The psychologist I went to gave me an analogy that stuck with me.  My life puzzle was neatly put together, I had all the pieces in place and they fit well together, I had the puzzle cover so I knew exactly what the puzzle should look like.  For a control freak planner like me, that was so comforting having that puzzle put together.  When John passed away, my puzzle fell completely apart.  I no longer have a box that the pieces fit into, I don't a picture of what the picture looks like and I have no idea how to put that puzzle back together.   I must recreate it from scratch,   putting one piece together at a time, testing pieces together that probably won't fit until several tries for different pieces.  It’s a completely different picture than before and I don’t know what that picture looks like.  For a recovering planner like myself there could be no greater challenge.

It’s just a few days shy of the 2 year anniversary that I never wanted to have.  I’ve started to re-create my puzzle from scratch.  The kids and I made the decision to move to central KS in July.   Continuing to live in TX and try to be part of our puzzle that fell apart just wasn’t working very well for any of us any longer.  The kids are thriving in school and I have a job that I love.  We are within 3 ½ hours from all family in OK and NE, so it’s a good location.   I think we’ve found the corner pieces to the puzzle, but still no picture, no border, and I know it will take lots of testing different pieces to find the right fit and it really sucks.  I know I’m not alone; GOD will never let us be completely alone.  HE is there, I don’t like him very much right now, but he also gave me family, old friends and new friends always willing to help, all I have to do is ask.  I am so bad at that, but I am trying.

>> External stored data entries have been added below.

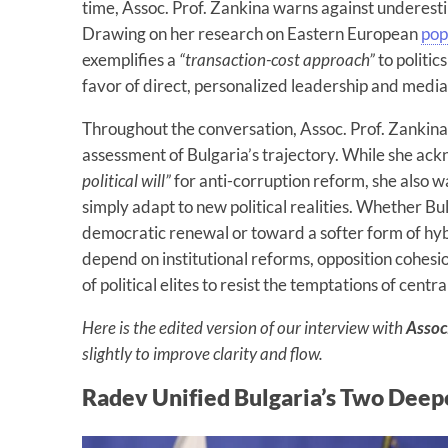
time, Assoc. Prof. Zankina warns against underesti
Drawing on her research on Eastern European
pop
exemplifies a
“transaction-cost approach”
to politic
favor of direct, personalized leadership and medi
Throughout the conversation, Assoc. Prof. Zankina
assessment of Bulgaria’s trajectory. While she ack
political will”
for anti-corruption reform, she also 
simply adapt to new political realities. Whether B
democratic renewal or toward a softer form of hyb
depend on institutional reforms, opposition cohesi
of political elites to resist the temptations of centr
Here is the edited version of our interview with
Assoc
slightly to improve clarity and flow.
Radev Unified Bulgaria’s Two Deepe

If you’ve actually made it this far, I should help you find something else to do in your free time.  I’m not even sure why I wrote this, I just feel like I’m supposed to.  I’ve been having an emotional week up till this moment.  The time of year we should be most thankful and it is the time when I am most sad.    I am working on changing my perspective, so I want to share things I am most grateful for at this moment;

·         My 3 beautiful children who hug me when I’m crying and make me laugh just seconds later.   They are my reason for building a new puzzle.
·         My sister from another mother, she’s been there from that horrible second in the hospital hallway to last night drinking wine with me and telling me it’s still OK to cry.
·         My Mom and brothers, always willing to help me with whatever I need at any time of day.
·         John’s Parents and brothers and sister, they make me feel like one of their own.  The always have and I can’t imagine life without them.
·         BOB, Ducks, Choir Peeps, P31 Sisters, my core strength in the last 2 years drawn from these people.
·         Having Pastors in my life that was always what I needed when I needed it.  I am grateful for you Frank, Jason, and Samantha
·         New friends and neighbors who’ve been so kind to make us feel welcome in our new home.
·         Our new church home, taking us in and making us feel like a part of the community.
·         Chewbaca, our little dog who makes us all smile lots.
·         A roof over our head (even though I am still trying to remodel)
·         Youth groups that go play paint ball.
·         My fun job with fun people
·         Schools who care about my children
·         You.

It may be another 4 years before I post another message, but who knows I don’t plan that far out.